To formulate thought in time of crisis
I remember thinking when Bush invaded Iraq (with an assist from Judith Miller of the NY Times) on the premise that Saddam had WMD, well at least now the American public will know where Iraq is on the world map, either trying to see some brightness in the gloom or deploying the kind of tongue-in-cheek cynicism that salves a wound.
To see the parade of Bush cronies marching up to Trump Tower--Gates, Condi Rice, Bolton, Cheney (Cheney via Skype, supposedly)--in support of the Trump-nominated Secretary of State, Rex Tillerson, CEO of ExxonMobil, is to see history repeating itself, but with a sad difference: now, the political mechanism, such as it is, is overtly and defiantly corporate. No longer will the so-called 'experts' in statecraft--elected officials, political scientists, academics, state department bureaucrats etc--pretend to be in charge of the republic. At least now there can be no doubt among us, we the people, that corporate interests rule, not the people, and that this person named Donald Trump, essentially a corporate entity and not the individual his handlers claim him to be, is only the latest and entirely predictible manifestation of 'decisions' rendered in the body politic years ago.
That the people's right to self-governence has been weakened once again, to a degree unprecented in the nation's history, is indisputable. The idea that good business practice, defined by the greatest amount of profit accruing from capital investment, cures every social ill, and that businessmen, often vulgar, at best naive and at worst dismissive of the very idea of good government, should be put in charge of government because they are deemed 'good businessmen,' is sad beyond words.
The incoming administration can be seen as the logical progression of US law and policy since Reconstruction--from the 14th Amendment and the 3/5 rule to Harry Truman and the establishment of the secret 'security' government--but it also feels newly fraudulent, as if it actually set out to destroy what it said it would create. The motives of this new dynasty are murky at best, and behind every bold action or statement they make to their target audience is either the sound of contempt for the very audience they most hope to persuade, or a blatant belief in their own dishonesty.
If the people have spoken, surely they do not know what they have said.
We owe serious thought to the social and political circumstance we find ourselves in.
The least we can do is think.
A young friend goes to hear so-and-so speak, a well-known leftist, a social critic and feminist, thinking she'll clear the air, present an alternative plan he and his other friends can follow. She speaks about global warming and the last furious gasp of capitalism, the things my young friends and his friends already know of the world they live in every single day. She offers no plan when he expected she would. He expected her to say something like, let's all meet up at Fulton and Van Ness and march downtown to the Wells Fargo building with Fuck Trump signs...but she says nothing of the kind. He's furious, feels betrayed.
We often let others do our thinking for us.

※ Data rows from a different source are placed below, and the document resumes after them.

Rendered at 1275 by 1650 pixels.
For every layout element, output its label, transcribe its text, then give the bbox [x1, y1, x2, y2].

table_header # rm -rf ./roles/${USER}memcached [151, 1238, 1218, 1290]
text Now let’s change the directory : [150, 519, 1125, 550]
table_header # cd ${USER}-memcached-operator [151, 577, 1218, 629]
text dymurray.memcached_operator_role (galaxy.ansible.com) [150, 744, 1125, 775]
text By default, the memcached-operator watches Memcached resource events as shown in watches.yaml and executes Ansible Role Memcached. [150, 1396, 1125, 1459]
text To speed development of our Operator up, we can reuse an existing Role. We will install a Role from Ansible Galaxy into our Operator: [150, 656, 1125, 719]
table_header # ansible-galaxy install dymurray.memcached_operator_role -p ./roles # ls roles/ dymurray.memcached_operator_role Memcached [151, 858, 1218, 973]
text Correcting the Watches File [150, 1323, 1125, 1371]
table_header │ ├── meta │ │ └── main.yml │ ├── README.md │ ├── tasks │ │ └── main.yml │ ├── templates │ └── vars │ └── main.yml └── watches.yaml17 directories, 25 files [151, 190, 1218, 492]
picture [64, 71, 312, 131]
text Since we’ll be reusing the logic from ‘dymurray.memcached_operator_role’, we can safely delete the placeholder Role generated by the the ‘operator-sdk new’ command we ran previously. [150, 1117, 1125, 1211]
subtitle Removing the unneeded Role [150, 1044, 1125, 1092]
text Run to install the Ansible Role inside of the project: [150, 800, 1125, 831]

We must do our own thinking. We must educate ourselves about the history of our country, and then go back even further, to the Mayflower Compact, the Magna Carta and learn for ourselves once again the sources upon which our republic was created. Then we must insist on our individual rights, the sanctity of the social contract between the governed and the government, as determined by the Founding Fathers. And once feeling the great power of the individual, knowing that the central focus of civilization has been, since the beginning of recorded time, the empowerment of the individual, we must use that power ourselves and find ways to express it politically, face to face, in conversations and town meetings, whenever and wherever we can.
We must think clearly, and often, and then speak and act in ways that matter.